-- REQUIRED WORK --
Your copy must hold all of the data below, unchanged and without images.

[DATA FOR ANALYSIS Boundary: Start]

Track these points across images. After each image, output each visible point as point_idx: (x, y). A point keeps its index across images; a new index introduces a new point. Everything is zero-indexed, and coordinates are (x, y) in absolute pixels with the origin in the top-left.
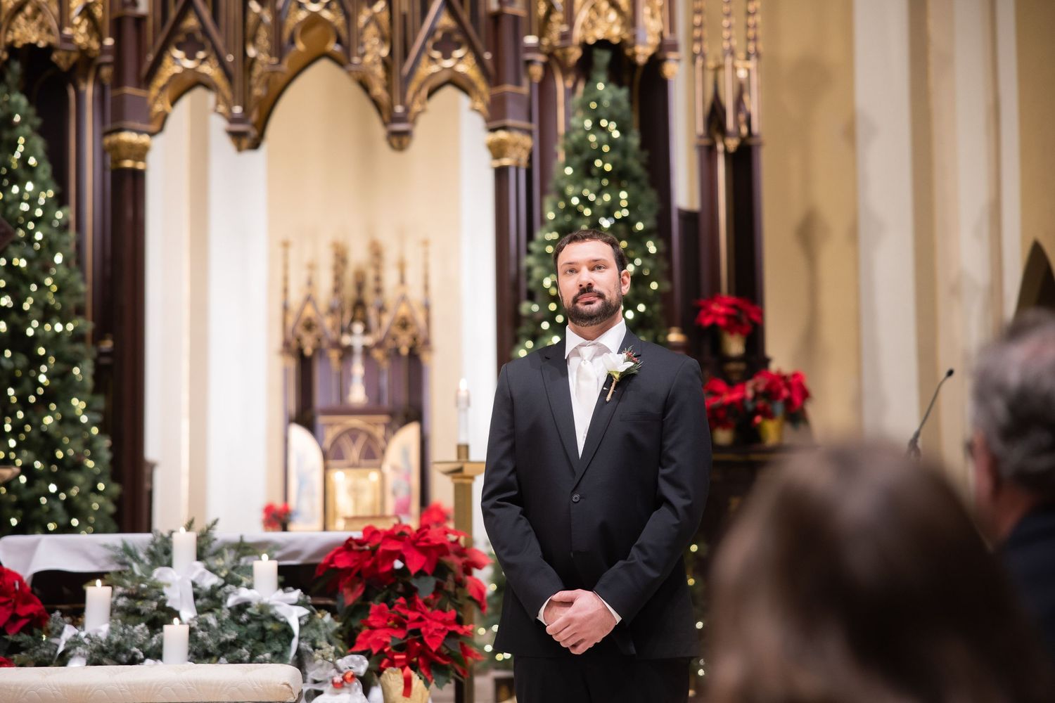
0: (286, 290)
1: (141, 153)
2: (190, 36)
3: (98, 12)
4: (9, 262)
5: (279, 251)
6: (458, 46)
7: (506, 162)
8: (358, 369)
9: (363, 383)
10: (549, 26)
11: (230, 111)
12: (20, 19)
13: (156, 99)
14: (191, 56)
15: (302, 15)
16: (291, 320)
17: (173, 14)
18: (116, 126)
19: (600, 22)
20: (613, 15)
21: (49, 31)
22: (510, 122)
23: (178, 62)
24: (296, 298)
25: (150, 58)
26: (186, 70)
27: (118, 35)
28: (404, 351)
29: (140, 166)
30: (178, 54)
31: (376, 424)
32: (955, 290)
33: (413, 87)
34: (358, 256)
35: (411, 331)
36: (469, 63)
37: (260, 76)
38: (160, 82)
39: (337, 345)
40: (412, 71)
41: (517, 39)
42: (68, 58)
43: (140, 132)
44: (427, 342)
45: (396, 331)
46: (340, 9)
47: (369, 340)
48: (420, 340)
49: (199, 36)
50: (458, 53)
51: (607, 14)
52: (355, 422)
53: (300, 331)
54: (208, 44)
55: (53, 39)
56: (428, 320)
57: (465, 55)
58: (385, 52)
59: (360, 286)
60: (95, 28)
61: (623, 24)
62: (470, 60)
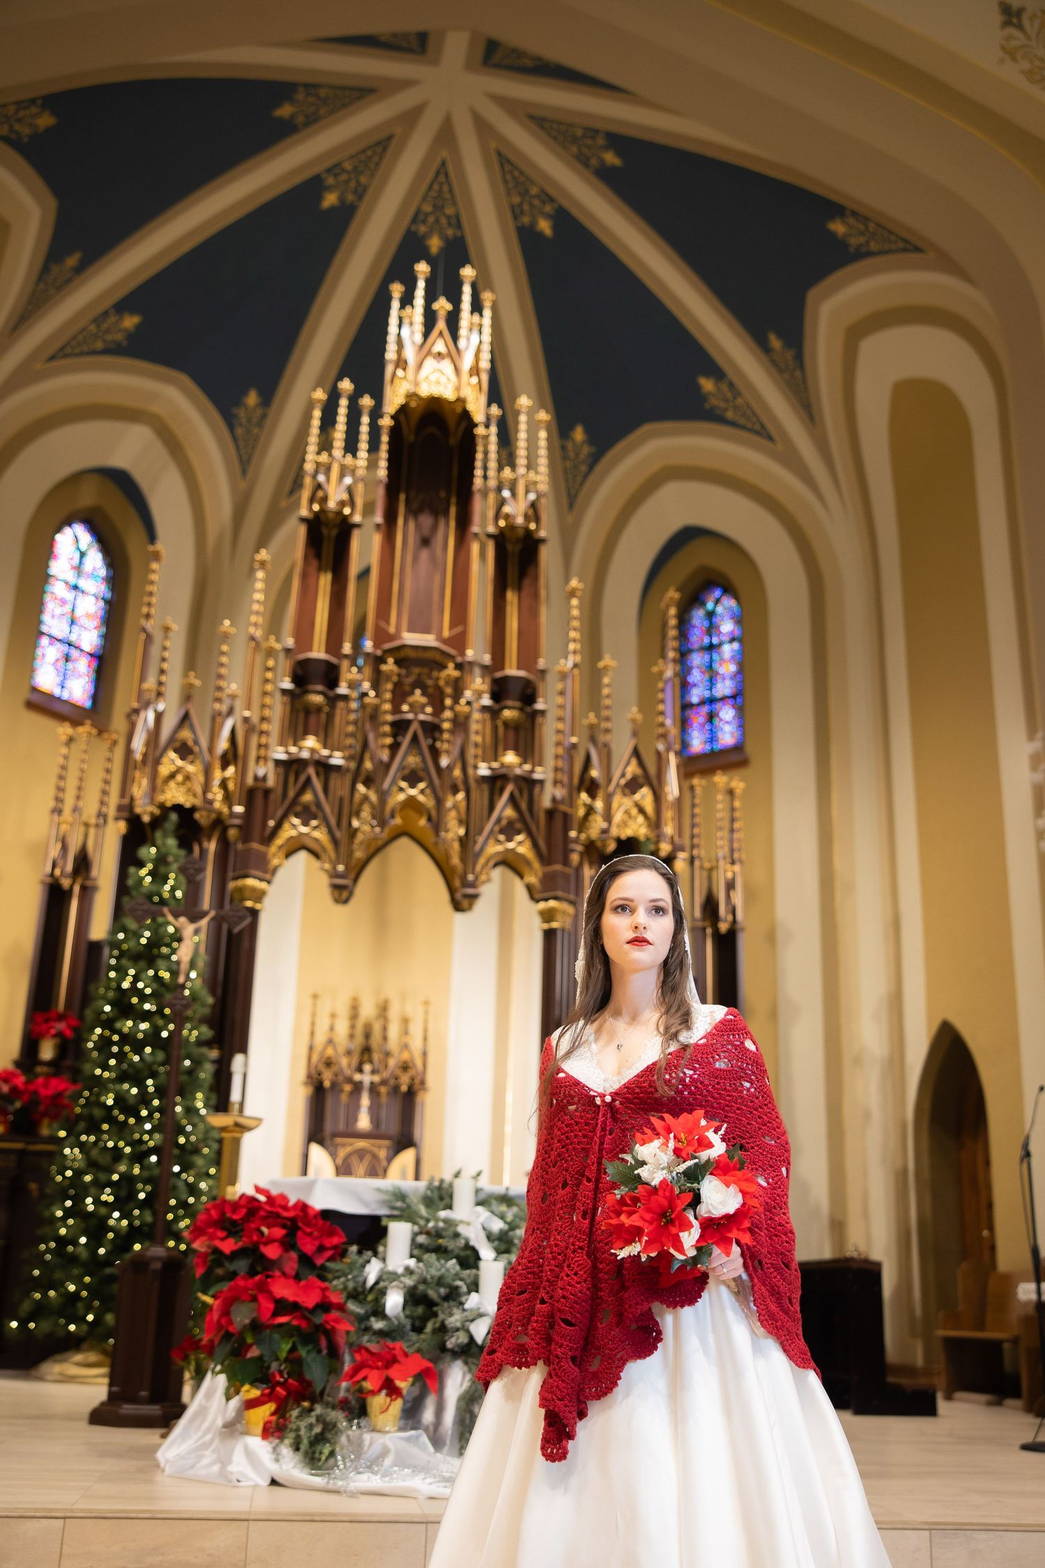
0: (312, 1033)
1: (259, 896)
2: (306, 808)
3: (231, 786)
4: (156, 974)
5: (309, 1002)
6: (519, 833)
7: (555, 925)
8: (365, 1101)
9: (369, 1113)
10: (587, 824)
11: (335, 868)
12: (172, 784)
13: (274, 855)
14: (305, 824)
15: (401, 797)
16: (315, 1058)
17: (291, 794)
18: (241, 872)
19: (630, 823)
20: (641, 819)
21: (195, 795)
22: (560, 893)
23: (294, 828)
24: (320, 1039)
25: (271, 823)
26: (301, 834)
27: (249, 805)
28: (404, 1088)
29: (258, 906)
30: (296, 821)
31: (380, 1147)
32: (858, 1061)
33: (482, 861)
34: (368, 1011)
35: (411, 1072)
36: (527, 846)
37: (362, 843)
38: (279, 841)
39: (349, 1080)
40: (482, 850)
41: (566, 830)
42: (208, 817)
43: (261, 880)
44: (423, 1083)
45: (399, 1072)
46: (433, 795)
47: (376, 1079)
48: (417, 1082)
49: (314, 808)
50: (520, 838)
51: (635, 818)
52: (361, 1144)
53: (322, 1067)
54: (320, 814)
55: (198, 802)
56: (425, 1065)
57: (525, 840)
58: (462, 832)
59: (367, 1035)
60: (228, 798)
61: (649, 826)
62: (528, 844)
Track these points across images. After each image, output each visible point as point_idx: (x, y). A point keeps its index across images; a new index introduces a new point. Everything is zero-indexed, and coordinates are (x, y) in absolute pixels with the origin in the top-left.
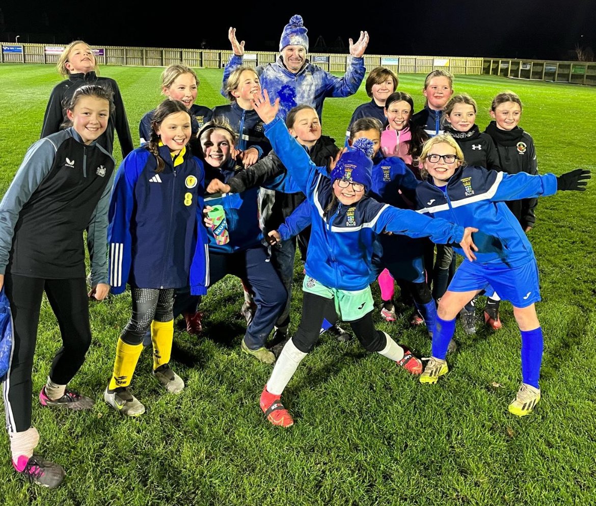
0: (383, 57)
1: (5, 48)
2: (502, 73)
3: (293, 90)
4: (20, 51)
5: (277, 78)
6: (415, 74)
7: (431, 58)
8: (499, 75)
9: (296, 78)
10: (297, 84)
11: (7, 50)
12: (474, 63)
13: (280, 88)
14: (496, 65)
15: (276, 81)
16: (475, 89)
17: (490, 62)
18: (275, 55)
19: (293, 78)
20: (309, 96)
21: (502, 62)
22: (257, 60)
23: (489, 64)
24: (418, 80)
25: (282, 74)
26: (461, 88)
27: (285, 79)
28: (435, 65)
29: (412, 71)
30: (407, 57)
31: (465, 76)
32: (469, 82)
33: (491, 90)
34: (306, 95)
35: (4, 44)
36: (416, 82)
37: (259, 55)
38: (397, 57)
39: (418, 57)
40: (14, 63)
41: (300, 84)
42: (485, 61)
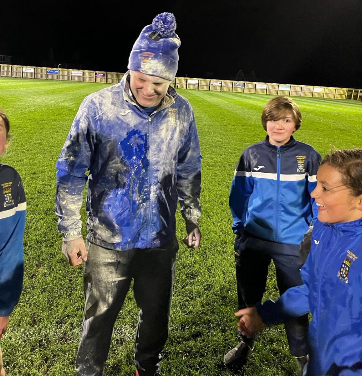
0: (280, 85)
1: (48, 71)
2: (360, 99)
3: (145, 138)
4: (57, 73)
5: (118, 118)
6: (301, 97)
7: (312, 87)
8: (358, 100)
9: (150, 119)
10: (151, 129)
11: (49, 72)
12: (342, 92)
13: (125, 135)
14: (357, 93)
15: (117, 124)
16: (342, 109)
17: (352, 91)
18: (210, 81)
19: (145, 119)
20: (169, 148)
21: (360, 91)
22: (198, 84)
23: (351, 92)
24: (302, 101)
25: (128, 111)
26: (332, 108)
27: (132, 120)
28: (314, 91)
29: (298, 94)
30: (296, 85)
31: (335, 100)
32: (337, 104)
33: (353, 110)
34: (164, 147)
35: (48, 68)
36: (301, 102)
37: (200, 81)
38: (289, 85)
39: (304, 86)
40: (53, 80)
41: (156, 129)
42: (348, 91)
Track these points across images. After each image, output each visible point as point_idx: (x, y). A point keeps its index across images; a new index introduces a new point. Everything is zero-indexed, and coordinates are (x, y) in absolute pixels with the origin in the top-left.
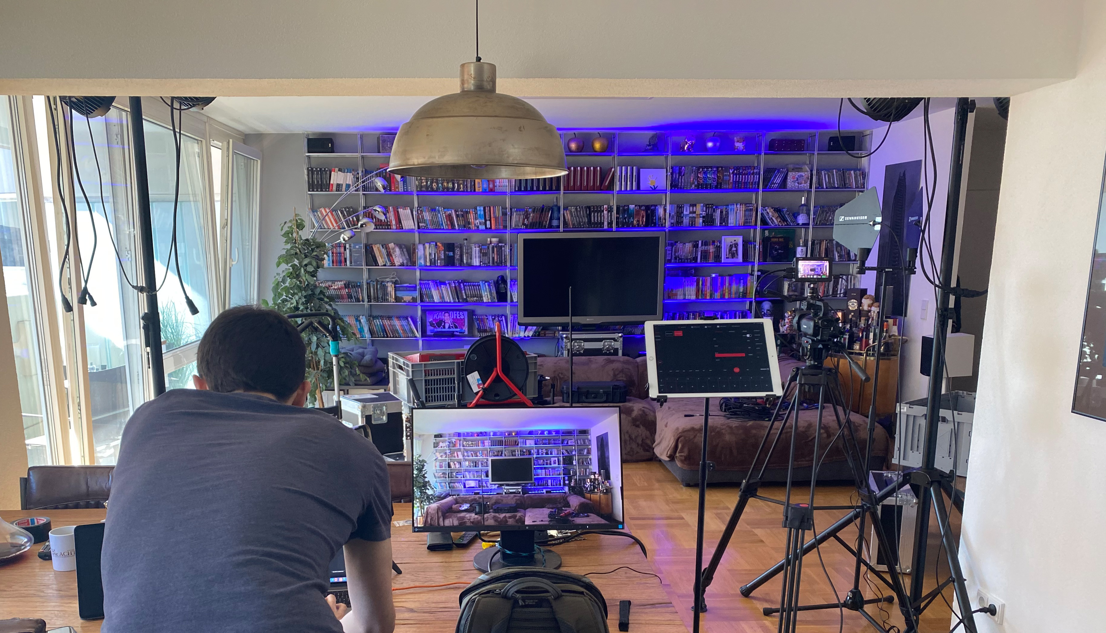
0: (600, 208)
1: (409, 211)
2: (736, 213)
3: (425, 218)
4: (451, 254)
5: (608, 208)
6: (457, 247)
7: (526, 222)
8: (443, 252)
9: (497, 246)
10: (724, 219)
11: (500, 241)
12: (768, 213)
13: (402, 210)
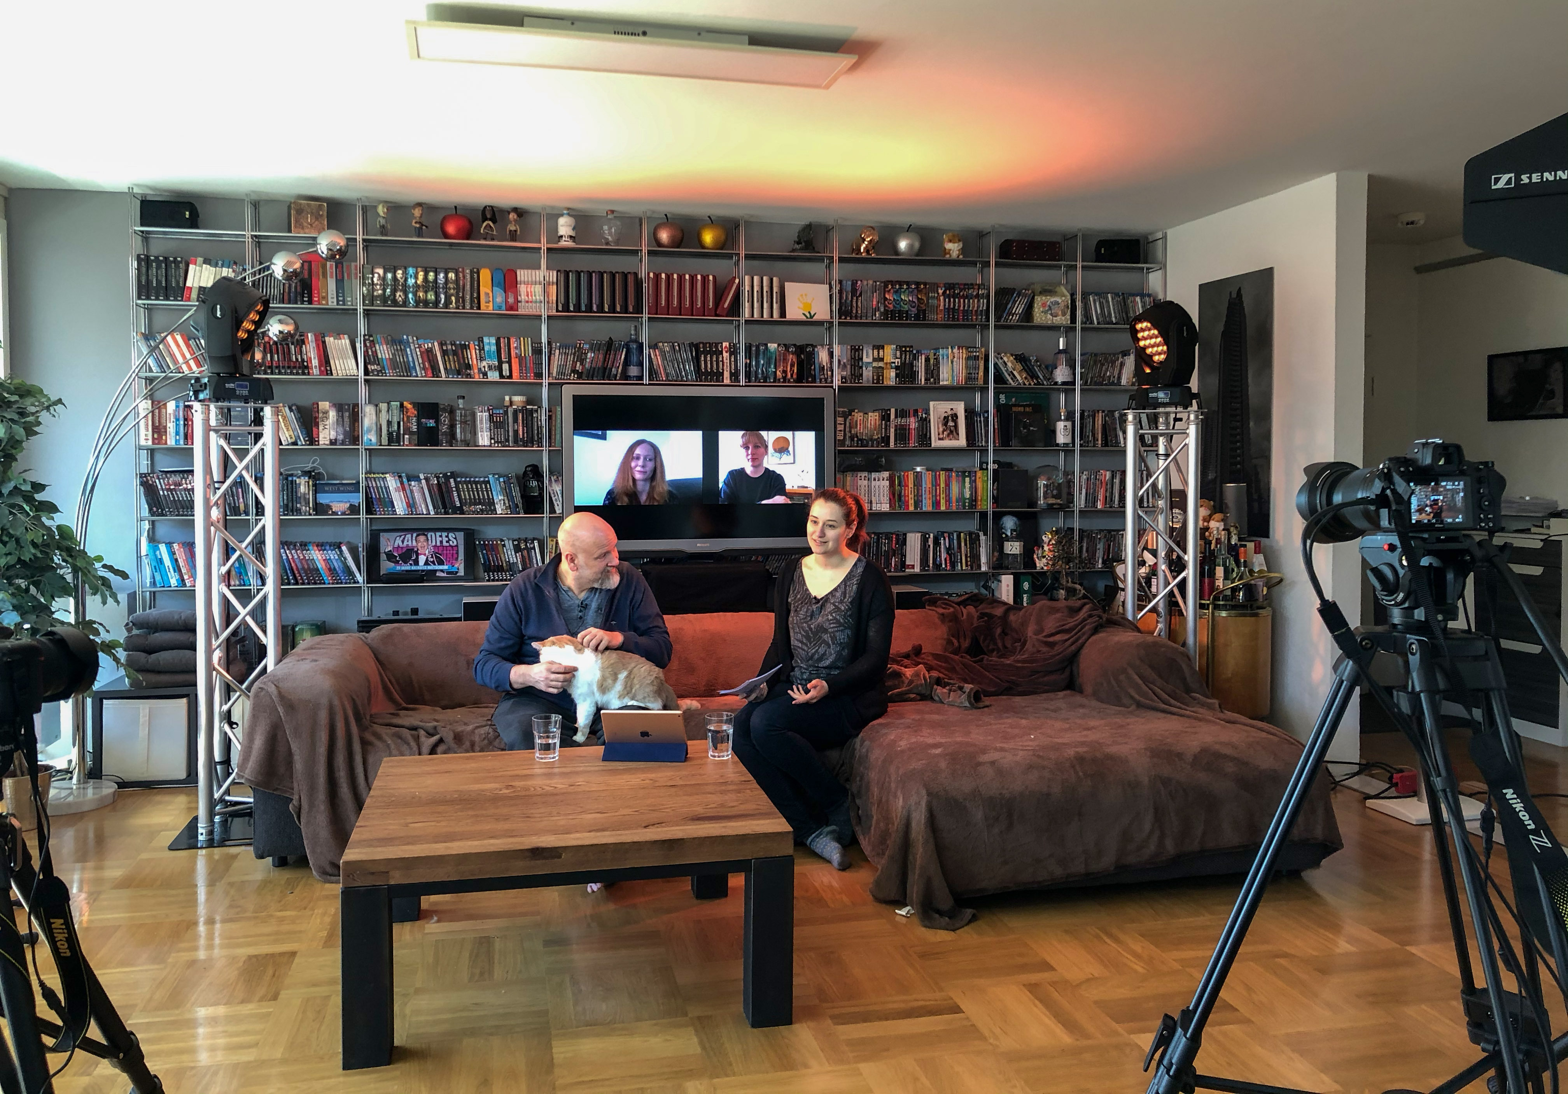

[DATA FOR ANALYSIS Boundary: End]

-- REPLY --
Track these points across images. After each image, output each visible point as point_idx: (x, y). A point keeps its index across images; a new index introduces a new point. Everything is zero-indexed, and coordinates are (x, y) in absolute pixels with the origin in the top-left.
0: (286, 290)
1: (141, 153)
2: (190, 36)
3: (98, 12)
4: (9, 262)
5: (279, 251)
6: (458, 46)
7: (506, 162)
8: (358, 369)
9: (363, 383)
10: (549, 26)
11: (230, 111)
12: (20, 19)
13: (156, 99)
14: (191, 56)
15: (302, 15)
16: (291, 320)
17: (173, 14)
18: (116, 126)
19: (600, 22)
20: (613, 15)
21: (49, 31)
22: (510, 122)
23: (178, 62)
24: (296, 298)
25: (150, 58)
26: (186, 70)
27: (118, 35)
28: (404, 351)
29: (140, 166)
30: (178, 54)
31: (376, 424)
32: (955, 290)
33: (413, 87)
34: (358, 256)
35: (411, 331)
36: (469, 63)
37: (260, 76)
38: (160, 82)
39: (337, 345)
40: (412, 71)
41: (517, 39)
42: (68, 58)
43: (140, 132)
44: (427, 342)
45: (396, 331)
46: (340, 9)
47: (369, 340)
48: (420, 340)
49: (199, 36)
50: (458, 53)
51: (607, 14)
52: (355, 422)
53: (300, 331)
54: (208, 44)
55: (53, 39)
56: (428, 320)
57: (465, 55)
58: (385, 52)
59: (360, 286)
60: (95, 28)
61: (623, 24)
62: (470, 60)
0: (312, 1033)
1: (259, 896)
2: (306, 808)
3: (231, 786)
4: (156, 974)
5: (309, 1002)
6: (519, 833)
7: (555, 925)
8: (365, 1101)
9: (369, 1113)
10: (587, 824)
11: (335, 868)
12: (172, 784)
13: (274, 855)
14: (305, 824)
15: (401, 797)
16: (315, 1058)
17: (291, 794)
18: (241, 872)
19: (630, 823)
20: (641, 819)
21: (195, 795)
22: (560, 893)
23: (294, 828)
24: (320, 1039)
25: (271, 823)
26: (301, 834)
27: (249, 805)
28: (404, 1088)
29: (258, 906)
30: (296, 821)
31: (380, 1147)
32: (858, 1061)
33: (482, 861)
34: (368, 1011)
35: (411, 1072)
36: (527, 846)
37: (362, 843)
38: (279, 841)
39: (349, 1080)
40: (482, 850)
41: (566, 830)
42: (208, 817)
43: (261, 880)
44: (423, 1083)
45: (399, 1072)
46: (433, 795)
47: (376, 1079)
48: (417, 1082)
49: (314, 808)
50: (520, 838)
51: (635, 818)
52: (361, 1144)
53: (322, 1067)
54: (320, 814)
55: (198, 802)
56: (425, 1065)
57: (525, 840)
58: (462, 832)
59: (367, 1035)
60: (228, 798)
61: (649, 826)
62: (528, 844)
Track these points across images. After each image, output each visible point as point_idx: (x, y). A point keeps its index across images; a new index introduces a new point. Everything is zero-indexed, and coordinates are (x, y) in absolute pixels with the origin in the top-left.
0: (383, 57)
1: (5, 48)
2: (502, 73)
3: (293, 90)
4: (20, 51)
5: (277, 78)
6: (415, 74)
7: (431, 58)
8: (499, 75)
9: (296, 78)
10: (297, 84)
11: (7, 50)
12: (474, 63)
13: (280, 88)
14: (496, 65)
15: (276, 81)
16: (475, 89)
17: (490, 62)
18: (275, 55)
19: (293, 78)
20: (309, 96)
21: (502, 62)
22: (257, 60)
23: (489, 64)
24: (418, 80)
25: (282, 74)
26: (461, 88)
27: (285, 79)
28: (435, 65)
29: (412, 71)
30: (407, 57)
31: (465, 76)
32: (469, 82)
33: (491, 90)
34: (306, 95)
35: (4, 44)
36: (416, 82)
37: (259, 55)
38: (397, 57)
39: (418, 57)
40: (14, 63)
41: (300, 84)
42: (485, 61)
0: (280, 85)
1: (48, 71)
2: (360, 99)
3: (145, 138)
4: (57, 73)
5: (118, 118)
6: (301, 97)
7: (312, 87)
8: (358, 100)
9: (150, 119)
10: (151, 129)
11: (49, 72)
12: (342, 92)
13: (125, 135)
14: (357, 93)
15: (117, 124)
16: (342, 109)
17: (352, 91)
18: (210, 81)
19: (145, 119)
20: (169, 148)
21: (360, 91)
22: (198, 84)
23: (351, 92)
24: (302, 101)
25: (128, 111)
26: (332, 108)
27: (132, 120)
28: (314, 91)
29: (298, 94)
30: (296, 85)
31: (335, 100)
32: (337, 104)
33: (353, 110)
34: (164, 147)
35: (48, 68)
36: (301, 102)
37: (200, 81)
38: (289, 85)
39: (304, 86)
40: (53, 80)
41: (156, 129)
42: (348, 91)
Track these points across images. After each image, output each visible point as point_idx: (x, y). A point keeps its index across images; a new index introduces a new point. Everything is zero-indexed, and coordinates are (x, y) in absolute pixels with the origin in the top-left.
0: (600, 208)
1: (409, 211)
2: (736, 213)
3: (425, 218)
4: (451, 254)
5: (608, 208)
6: (457, 247)
7: (526, 222)
8: (443, 252)
9: (497, 246)
10: (724, 219)
11: (500, 241)
12: (768, 213)
13: (402, 210)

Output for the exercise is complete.